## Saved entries
------------------------------------------------------------

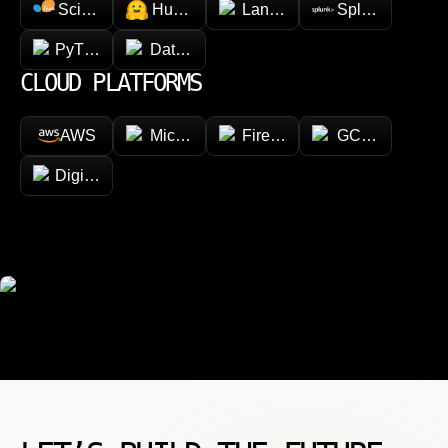
Scikit-learn
Hugging face
LangChain
Splunk
PyTorch
Databricks
CLOUD PLATFORMS
AWS
Microsoft Azure
Firebase
GCP (Google Cl
DigitalOcean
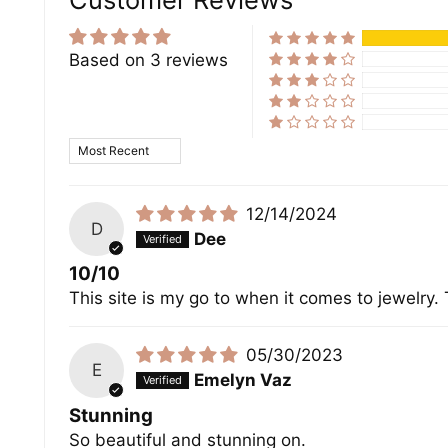
Based on 3 reviews
Sort by
12/14/2024
D
Dee
10/10
This site is my go to when it comes to jewelry
05/30/2023
E
Emelyn Vaz
Stunning
So beautiful and stunning on.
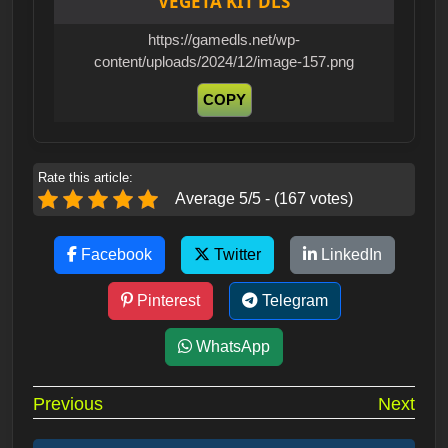
VEGETA KIT DLS
https://gamedls.net/wp-
content/uploads/2024/12/image-157.png
COPY
Rate this article:
Average 5/5 - (167 votes)
Facebook
Twitter
LinkedIn
Pinterest
Telegram
WhatsApp
Post
Previous
Next
navigation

------------------------------------------------------------

From the first line to the last, repeat the records exactly. Leave out the pictures.

## PROBLEM SOLUTION
Scikit-learn
Hugging face
LangChain
Splunk
PyTorch
Databricks
CLOUD PLATFORMS
AWS
Microsoft Azure
Firebase
GCP (Google Cl
DigitalOcean
Based on 3 reviews
Sort by
12/14/2024
D
Dee
10/10
This site is my go to when it comes to jewelry
05/30/2023
E
Emelyn Vaz
Stunning
So beautiful and stunning on.
VEGETA KIT DLS
https://gamedls.net/wp-
content/uploads/2024/12/image-157.png
COPY
Rate this article:
Average 5/5 - (167 votes)
Facebook
Twitter
LinkedIn
Pinterest
Telegram
WhatsApp
Post
Previous
Next
navigation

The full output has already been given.